Edifice.Attention.Nystromformer (Edifice v0.2.0)

Copy Markdown View Source

Nystromformer: Nystrom-based approximation for O(N) attention.

Approximates the full softmax attention matrix using the Nystrom method with landmark points. Instead of computing the full N x N attention matrix, it samples M landmark points and reconstructs the attention through them.

Key Innovation: Nystrom Approximation

The Nystrom method approximates a matrix using a subset of its columns/rows:

Full attention:    A = softmax(QK^T / sqrt(d))
Nystrom approx:    A ~ F1 * pinv(F2) * F3

Where:
  landmarks = downsample(K, M)     # M landmark points
  F1 = softmax(Q @ landmarks^T)    # [N, M] queries-to-landmarks
  F2 = softmax(landmarks @ landmarks^T)  # [M, M] landmarks-to-landmarks
  F3 = softmax(landmarks @ K^T)    # [M, N] landmarks-to-keys

Architecture

Input [batch, seq_len, embed_dim]
      |
      v
+-------------------------------------+
|  Nystromformer Block                 |
|                                      |
|  LayerNorm                           |
|    -> Q, K, V projections            |
|    -> Select M landmarks (avg pool)  |
|    -> Q-to-landmark attention [N,M]  |
|    -> Landmark kernel [M,M]          |
|    -> Landmark-to-K attention [M,N]  |
|    -> Reconstruct: F1*F2^{-1}*F3*V  |
|  -> Residual                         |
|                                      |
|  LayerNorm -> FFN -> Residual        |
+-------------------------------------+
      | (repeat for num_layers)
      v
Last timestep -> [batch, hidden_size]

Complexity

ComponentStandardNystromformer
AttentionO(N^2)O(N*M)
MemoryO(N^2)O(N*M + M^2)
Kernel inv-O(M^3)

Where M = num_landmarks << N. Typically M = 32-64 is sufficient.

Usage

model = Nystromformer.build(
  embed_dim: 287,
  hidden_size: 256,
  num_landmarks: 32,
  num_layers: 4,
  num_heads: 4
)

References

  • Paper: "Nystromformer: A Nystrom-Based Algorithm for Approximating Self-Attention" (Xiong et al., AAAI 2021)

Summary

Types

Options for build/1.

Functions

Build a Nystromformer model for sequence processing.

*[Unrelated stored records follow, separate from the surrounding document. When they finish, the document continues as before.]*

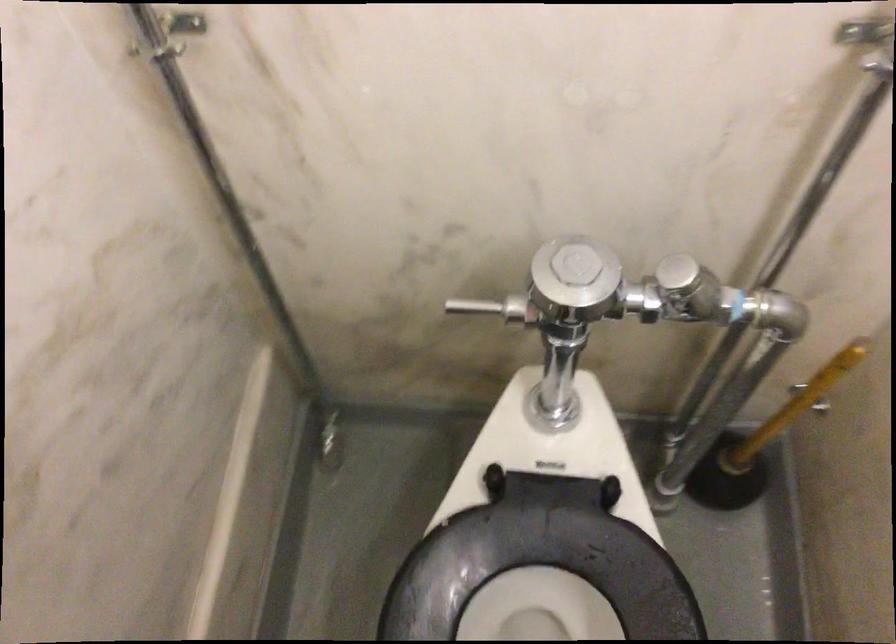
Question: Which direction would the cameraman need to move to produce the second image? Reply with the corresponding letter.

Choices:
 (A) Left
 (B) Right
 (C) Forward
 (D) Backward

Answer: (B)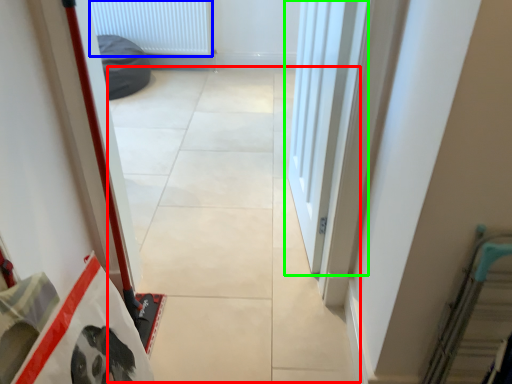
Question: Which object is the closest to the concrete (highlighted by a red box)? Choose among these: radiator (highlighted by a blue box) or door (highlighted by a green box).

Choices:
 (A) radiator
 (B) door

Answer: (B)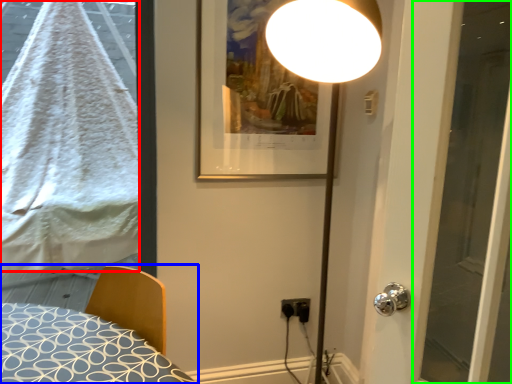
Question: Estimate the real-world distances between objects in this image. Which object is farther from blanket (highlighted by a red box), bed (highlighted by a blue box) or screen door (highlighted by a green box)?

Choices:
 (A) bed
 (B) screen door

Answer: (B)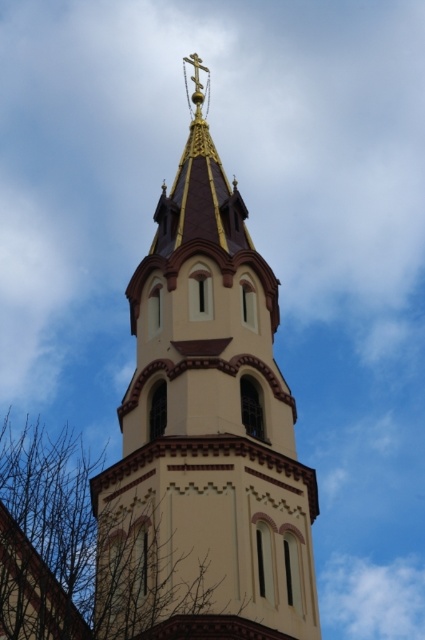
Is point (133, 595) closer to viewer compared to point (22, 470)?

Yes.

Describe the element at coordinates (204, 435) in the screenshot. I see `matte gold spire at center` at that location.

Where is `matte gold spire at center`? matte gold spire at center is located at coordinates (204, 435).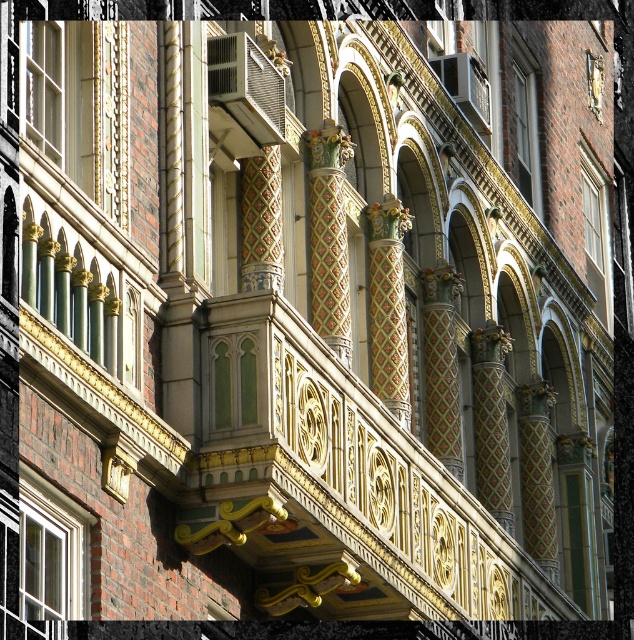
You are an architect examining the building facade and need to install a new light fixture. The existing matte glass window at upper center is located at coordinates point 0.191, 0.826. If you want to place the light fixture 0.05 units to the right and 0.03 units below the window, what are the new coordinates for the light fixture?

The new coordinates for the light fixture would be calculated by adding 0.05 to the x coordinate and subtracting 0.03 from the y coordinate of the matte glass window at upper center. The original coordinates are (522, 122). Adding 0.05 to 0.191 gives 0.241, and subtracting 0.03 from 0.826 gives 0.796. Therefore, the new coordinates are (503, 154).

You are an architect examining this historic building facade. You notice the white glossy window at lower left and the matte glass window at upper right. Which window is located below the other?

The white glossy window at lower left is positioned under the matte glass window at upper right.

You are an architect analyzing the building facade. You need to determine the exact position of the matte glass window at upper left. What are its coordinates?

The matte glass window at upper left is located at coordinates point (x=79, y=104).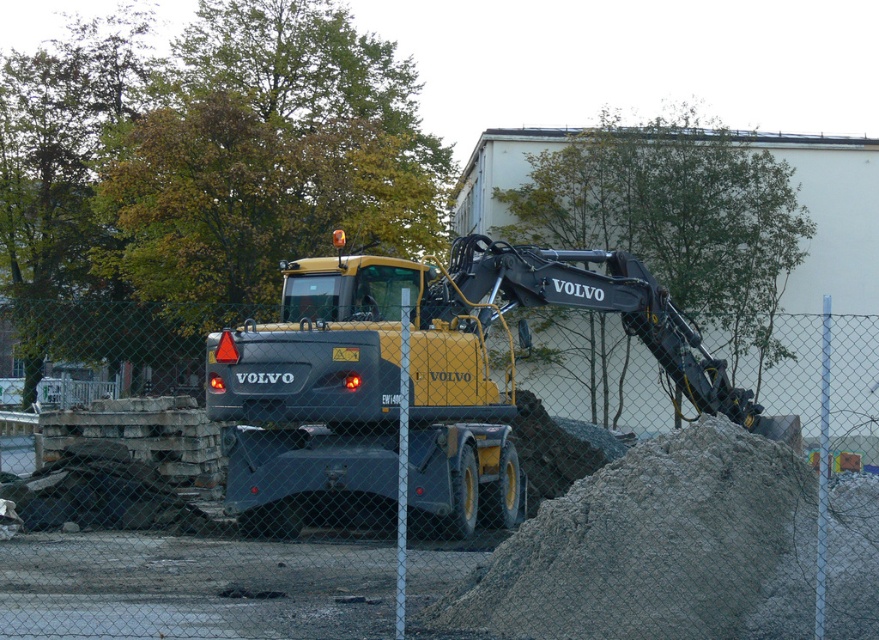
Question: Is metal chain-link fence at center to the left of matte yellow volvo excavator at center from the viewer's perspective?

Choices:
 (A) no
 (B) yes

Answer: (B)

Question: Can you confirm if metal chain-link fence at center is positioned to the right of matte yellow volvo excavator at center?

Choices:
 (A) yes
 (B) no

Answer: (B)

Question: Which point is closer to the camera?

Choices:
 (A) matte yellow volvo excavator at center
 (B) metal chain-link fence at center

Answer: (B)

Question: Is metal chain-link fence at center below matte yellow volvo excavator at center?

Choices:
 (A) no
 (B) yes

Answer: (B)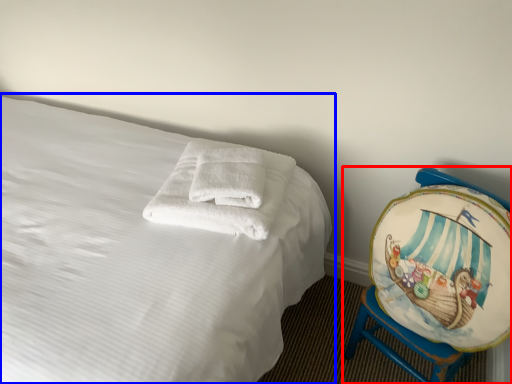
Question: Which object appears farthest to the camera in this image, furniture (highlighted by a red box) or bed (highlighted by a blue box)?

Choices:
 (A) furniture
 (B) bed

Answer: (A)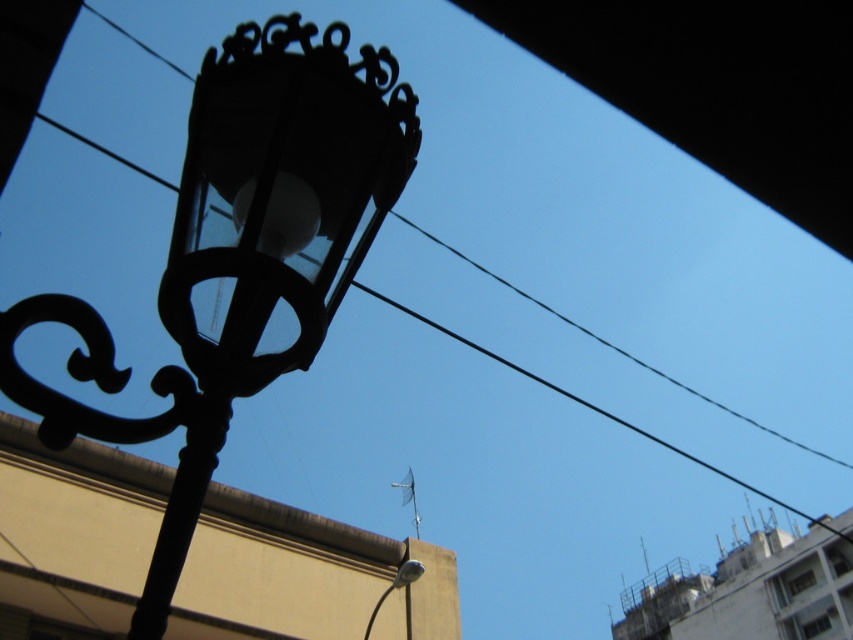
Question: Is black wrought iron lamp post at upper left to the right of metallic silver streetlight at lower center from the viewer's perspective?

Choices:
 (A) yes
 (B) no

Answer: (A)

Question: Which of the following is the closest to the observer?

Choices:
 (A) metallic silver streetlight at lower center
 (B) black wrought iron lamp post at upper left

Answer: (B)

Question: Does black wrought iron lamp post at upper left have a larger size compared to metallic silver streetlight at lower center?

Choices:
 (A) yes
 (B) no

Answer: (B)

Question: Observing the image, what is the correct spatial positioning of black wrought iron lamp post at upper left in reference to metallic silver streetlight at lower center?

Choices:
 (A) below
 (B) above

Answer: (B)

Question: Among these points, which one is farthest from the camera?

Choices:
 (A) (223, 364)
 (B) (396, 579)

Answer: (B)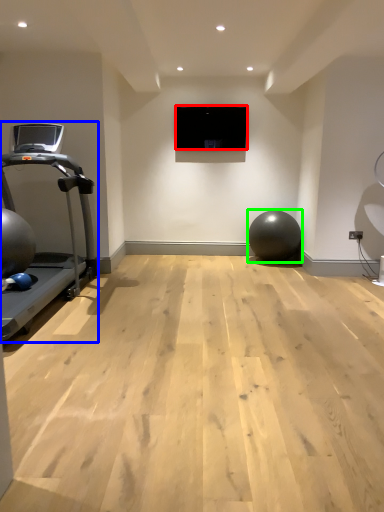
Question: Estimate the real-world distances between objects in this image. Which object is closer to projection screen (highlighted by a red box), treadmill (highlighted by a blue box) or ball (highlighted by a green box)?

Choices:
 (A) treadmill
 (B) ball

Answer: (B)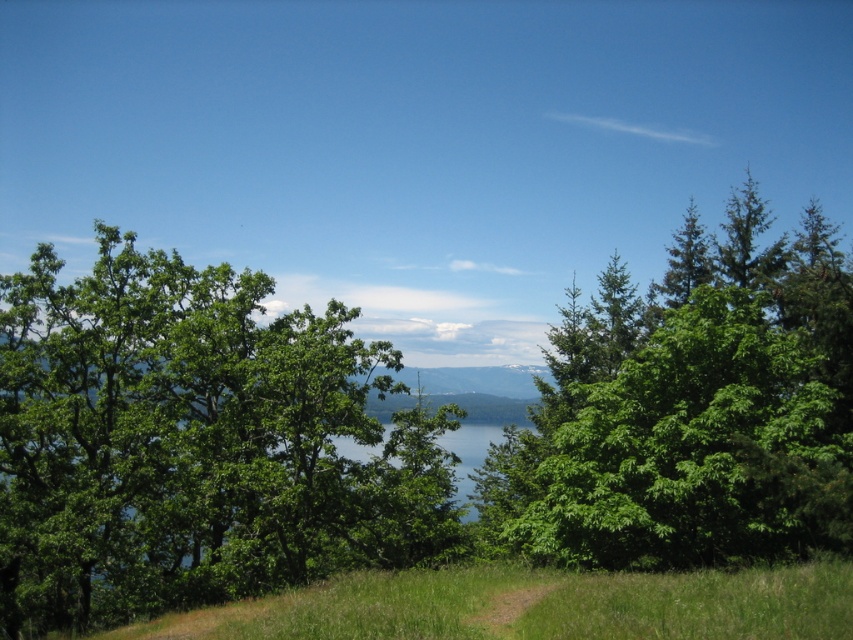
Does green leafy tree at center have a lesser width compared to green leafy tree at right?

Correct, green leafy tree at center's width is less than green leafy tree at right's.

Between point (132, 312) and point (849, 413), which one is positioned in front?

Point (849, 413) is more forward.

Is point (422, 496) closer to viewer compared to point (705, 310)?

No, (422, 496) is behind (705, 310).

Image resolution: width=853 pixels, height=640 pixels. I want to click on green leafy tree at center, so click(x=194, y=444).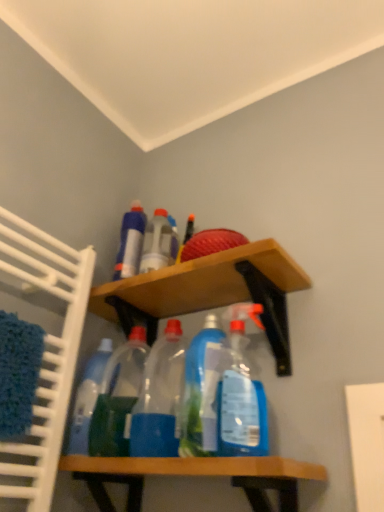
Question: Considering the relative positions of blue translucent spray bottle at center, marked as the 1th bottle in a right-to-left arrangement, and blue plastic bottle at upper center, the first bottle viewed from the left, in the image provided, is blue translucent spray bottle at center, marked as the 1th bottle in a right-to-left arrangement, to the left of blue plastic bottle at upper center, the first bottle viewed from the left, from the viewer's perspective?

Choices:
 (A) no
 (B) yes

Answer: (A)

Question: Would you say blue translucent spray bottle at center, marked as the 1th bottle in a right-to-left arrangement, is outside blue plastic bottle at upper center, marked as the 6th bottle in a right-to-left arrangement?

Choices:
 (A) no
 (B) yes

Answer: (B)

Question: Is blue translucent spray bottle at center, marked as the 1th bottle in a right-to-left arrangement, positioned in front of blue plastic bottle at upper center, marked as the 6th bottle in a right-to-left arrangement?

Choices:
 (A) no
 (B) yes

Answer: (B)

Question: Is blue translucent spray bottle at center, marked as the 1th bottle in a right-to-left arrangement, smaller than blue plastic bottle at upper center, the first bottle viewed from the left?

Choices:
 (A) no
 (B) yes

Answer: (A)

Question: Is blue translucent spray bottle at center, placed as the 6th bottle when sorted from left to right, facing towards blue plastic bottle at upper center, marked as the 6th bottle in a right-to-left arrangement?

Choices:
 (A) no
 (B) yes

Answer: (A)

Question: Would you consider blue translucent spray bottle at center, marked as the 1th bottle in a right-to-left arrangement, to be distant from blue plastic bottle at upper center, the first bottle viewed from the left?

Choices:
 (A) yes
 (B) no

Answer: (B)

Question: From the image's perspective, is wooden shelf at lower center, the first shelf from the bottom, beneath transparent plastic bottles at center, the fourth bottle positioned from the left?

Choices:
 (A) yes
 (B) no

Answer: (A)

Question: Is transparent plastic bottles at center, the fourth bottle positioned from the left, surrounded by wooden shelf at lower center, the first shelf from the bottom?

Choices:
 (A) yes
 (B) no

Answer: (B)

Question: Can you confirm if wooden shelf at lower center, the first shelf from the bottom, is positioned to the left of transparent plastic bottles at center, the fourth bottle positioned from the left?

Choices:
 (A) yes
 (B) no

Answer: (B)

Question: Is wooden shelf at lower center, the first shelf from the bottom, wider than transparent plastic bottles at center, the 3th bottle in the right-to-left sequence?

Choices:
 (A) yes
 (B) no

Answer: (A)

Question: Does wooden shelf at lower center, the second shelf when ordered from top to bottom, appear on the right side of transparent plastic bottles at center, the fourth bottle positioned from the left?

Choices:
 (A) no
 (B) yes

Answer: (B)

Question: From the image's perspective, is wooden shelf at lower center, the second shelf when ordered from top to bottom, above transparent plastic bottles at center, the fourth bottle positioned from the left?

Choices:
 (A) yes
 (B) no

Answer: (B)

Question: Is the depth of wooden shelf at upper center, which ranks as the second shelf in bottom-to-top order, greater than that of blue plastic bottle at upper center, marked as the 6th bottle in a right-to-left arrangement?

Choices:
 (A) yes
 (B) no

Answer: (B)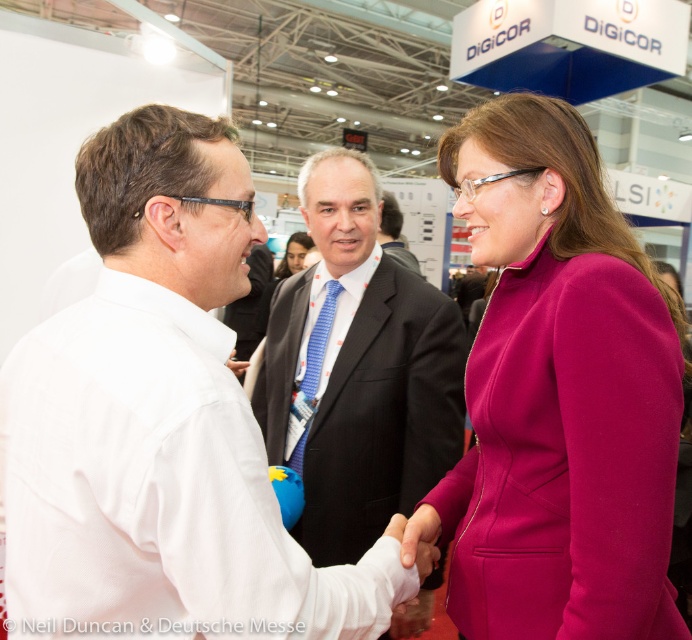
You are organizing a photo shoot and need to ensure that the fuchsia woolen suit at center and the dark suit at center are visible in the final image. Based on their positions, which suit is closer to the camera?

The fuchsia woolen suit at center is closer to the camera since it is in front of the dark suit at center.

You are a photographer at the event and need to capture a photo of the blue striped tie at center and the dark suit at center. Which object should you focus on first if you want to include both in the frame without moving the camera?

The blue striped tie at center is positioned on the left side of dark suit at center, so you should focus on the blue striped tie at center first to ensure both are within the frame.

You are a photographer at a professional event. You need to capture a photo of the fuchsia woolen suit at center and the blue striped tie at center. Based on their positions, which one should you focus on first to ensure both are in frame?

The fuchsia woolen suit at center is above the blue striped tie at center, so you should focus on the fuchsia woolen suit at center first to ensure both are in frame.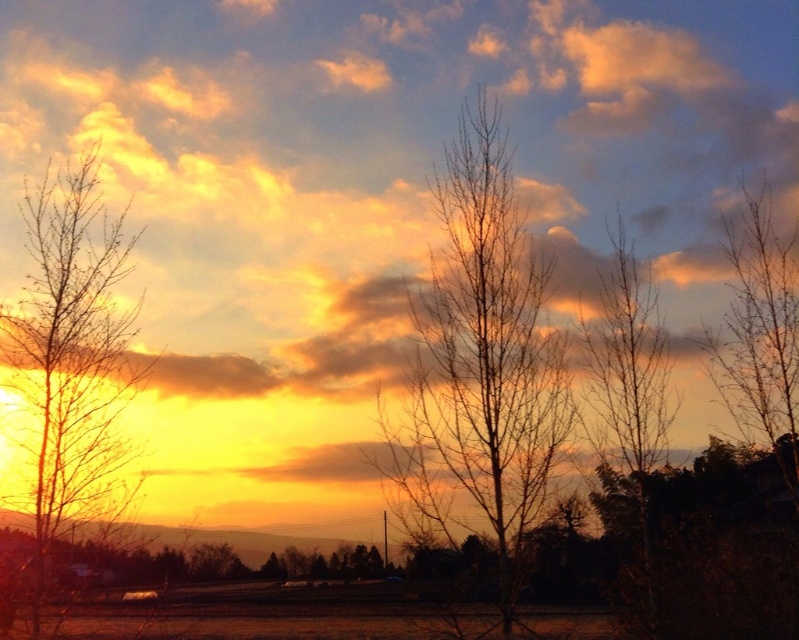
Question: Among these points, which one is farthest from the camera?

Choices:
 (A) (97, 202)
 (B) (293, 74)
 (C) (491, 228)
 (D) (650, 401)

Answer: (B)

Question: Which is nearer to the bare branches at left?

Choices:
 (A) bare branches at upper right
 (B) bare branches at center

Answer: (B)

Question: Considering the real-world distances, which object is closest to the golden/yellow cloud at upper center?

Choices:
 (A) bare branches at left
 (B) bare branches at center
 (C) bare branches at upper right

Answer: (B)

Question: Is bare branches at center positioned behind bare branches at upper right?

Choices:
 (A) no
 (B) yes

Answer: (A)

Question: Can you confirm if bare branches at left is positioned to the left of bare branches at upper right?

Choices:
 (A) yes
 (B) no

Answer: (A)

Question: Does bare branches at left appear over bare branches at upper right?

Choices:
 (A) no
 (B) yes

Answer: (B)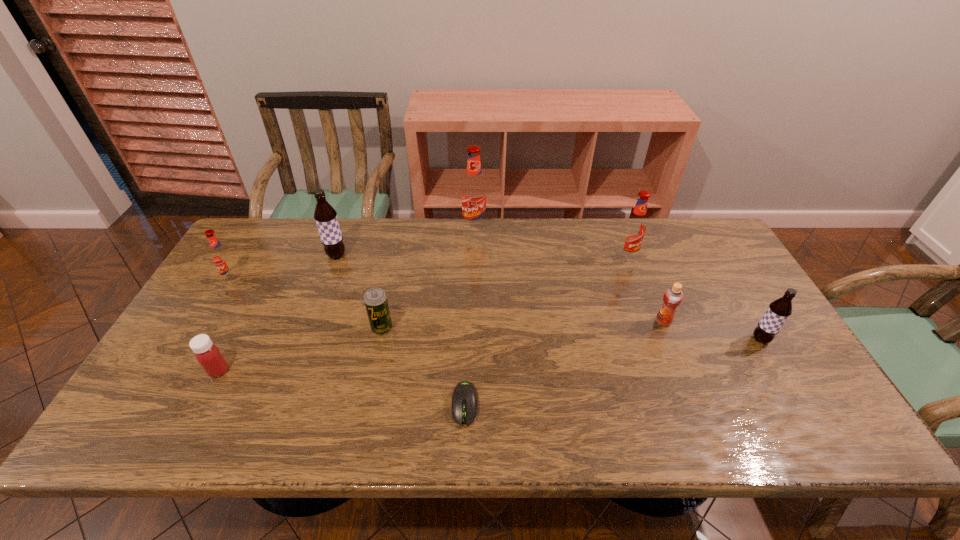
I want to click on free space at the left edge, so click(x=247, y=307).

You are a GUI agent. You are given a task and a screenshot of the screen. Output one action in this format:
    pyautogui.click(x=<x>, y=<y>)
    Task: Click on the free space at the right edge of the desktop
    
    Given the screenshot: What is the action you would take?
    pyautogui.click(x=740, y=293)

Find the location of a particular element. Image resolution: width=960 pixels, height=540 pixels. vacant space at the far left corner of the desktop is located at coordinates (274, 245).

Image resolution: width=960 pixels, height=540 pixels. Find the location of `free space at the far right corner of the desktop`. free space at the far right corner of the desktop is located at coordinates (718, 250).

The image size is (960, 540). I want to click on empty space between the fourth root beer from left to right and the nearest root beer, so click(693, 298).

I want to click on empty space that is in between the gray computer mouse and the farthest root beer, so click(469, 316).

The image size is (960, 540). In order to click on unoccupied area between the seventh object from right to left and the right brown root beer in this screenshot , I will do `click(548, 298)`.

The height and width of the screenshot is (540, 960). Find the location of `free space between the beer can and the fourth root beer from right to left`. free space between the beer can and the fourth root beer from right to left is located at coordinates (x=359, y=292).

Image resolution: width=960 pixels, height=540 pixels. Identify the location of unoccupied position between the orange juice and the left brown root beer. (500, 288).

Image resolution: width=960 pixels, height=540 pixels. Find the location of `vacant area between the fourth root beer from right to left and the second farthest red root beer`. vacant area between the fourth root beer from right to left and the second farthest red root beer is located at coordinates (482, 256).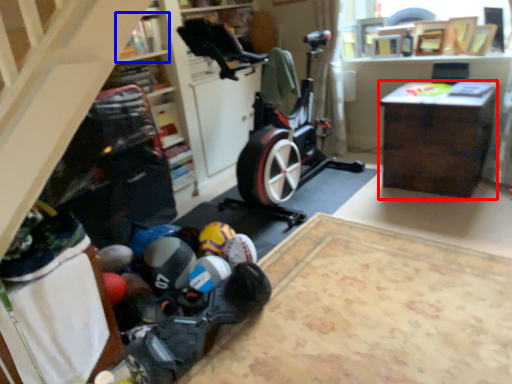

Get the output size of a Nystromformer model.

Calculate approximate parameter count for a Nystromformer model.

Recommended default configuration for sequence processing.

Types

build_opt()

@type build_opt() ::
  {:dropout, float()}
  | {:hidden_size, pos_integer()}
  | {:num_heads, pos_integer()}
  | {:num_landmarks, pos_integer()}
  | {:num_layers, pos_integer()}

Options for build/1.

Functions

build(opts \\ [])

@spec build([build_opt()]) :: Axon.t()

Build a Nystromformer model for sequence processing.

Options

  • :embed_dim - Size of input embedding per timestep (required)
  • :hidden_size - Internal hidden dimension (default: 256)
  • :num_landmarks - Number of Nystrom landmark points M (default: 32)
  • :num_layers - Number of Nystromformer blocks (default: 4)
  • :num_heads - Number of attention heads (default: 4)
  • :dropout - Dropout rate (default: 0.1)
  • :window_size - Expected sequence length for JIT optimization (default: 60)

Returns

An Axon model that outputs [batch, hidden_size] from the last position.

output_size(opts \\ [])

@spec output_size(keyword()) :: non_neg_integer()

Get the output size of a Nystromformer model.

param_count(opts)

@spec param_count(keyword()) :: non_neg_integer()

Calculate approximate parameter count for a Nystromformer model.